In 1873, the House Committee on Revolutionary Pensions and War of 1812 asked the Commissioner of Pensions for "an estimate of the probable expense to the Treasury by placing on the rolls all soldiers of the Revolution and war of 1812 who can make proof of military service, say ten days, and widows who were married as late as, say, 1825, and restoring those who were stricken off the rolls by reason of participation in the rebellion . . ."7

However, in 1875 the Senate Committee on Pensions, in response to a request of children of a Revolutionary soldier for a pension in right of their father, said, "it would be carrying the principle too far to allow pensions to grown-up people who claim through a soldier long since deceased." 8

By 1888, Congress was considering requests for pensions of children of Revolutionary soldiers favorably. They passed a bill granting a pension to the two daughters of Major Abner Morgan, who served 11 months and 10 days in the Revolution, in part because the two daughters took care of their father in his last years before he died in 1837. 9

In 1896, the Committee on Pensions recommended passage of a bill granting a pension to "the daughter of John Spears, who served as a private for fifteen months in the regiment commanded by Colonel Goode, Virginia Line, was of the Revolution. . . . he was a pensioner on account of same until his death in 1842. His widow was also a pensioner until her death. . . . the claimant is a widow 75 years old, in indigent circumstances . . . ."
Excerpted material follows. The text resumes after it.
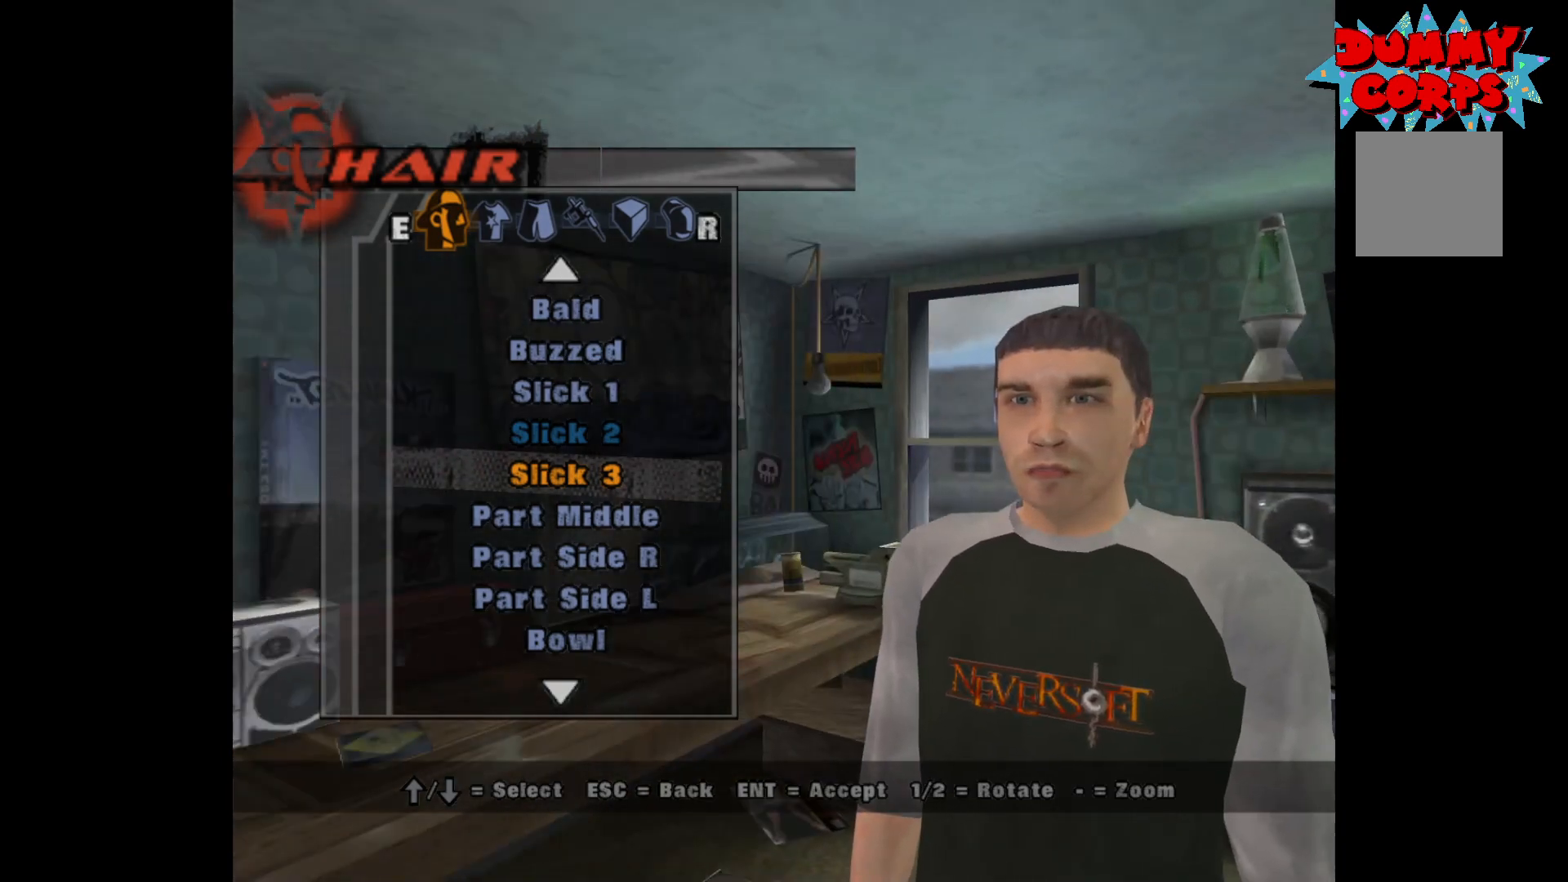
{"buttons": [], "left_stick": "center", "right_stick": "center", "events": [[300, "DPAD_DOWN", "down"], [400, "DPAD_DOWN", "up"]]}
"There are several precedents for the proposed legislation, and in view of the claimant's great age and dependent circumstances, your committee believe that such precedents may very properly be followed in this case." 10

But in 1898, Congress had to draw the line. "This bill proposes to pension the daughter of a Revolutionary soldier. A few such pensions have been granted, but the policy has always been regarded as questionable, and the pressure for pensioning the daughters of soldiers of all the wars in which this country has been engaged became so urgent on this committee that the following rule was adopted at the beginning of the present session:

"Bills proposing to pension children of soldiers will not be entertained except in cases where the child has been idiotic, deformed, or otherwise mentally or physically incapacitated from birth or early childhood, and then only in cases of destitution." 11

It is an interesting quirk of research that you can sometimes trace the thinking of Congress more completely through their comments and actions on Private Relief Bills than you can by reading the bills that make wholesale policy changes.

 


1 S.doc. 69 (21-1)
2 H.Rp. 132 (26-1)
3 S.Rp. 138 (31-1) She petitioned under her second married name, Nancy Bowen.
4 S.Rp. 93 (32-1)
5 (34) S. 256 An act for the relief of Nancy Bowen and Sarah Larrabee
6 H.Rp. 146 (37-2) Elizabeth Cole, widow of Levi Cole
7 The reply is printed in H.Mis.doc. 67 (43-1), dated January 13, 1874.
8 S.rp. 632 (43-2)
9 H.Rp. 1640 (50-1) The daughters were Marie A. Salisbury and Almira Morgan.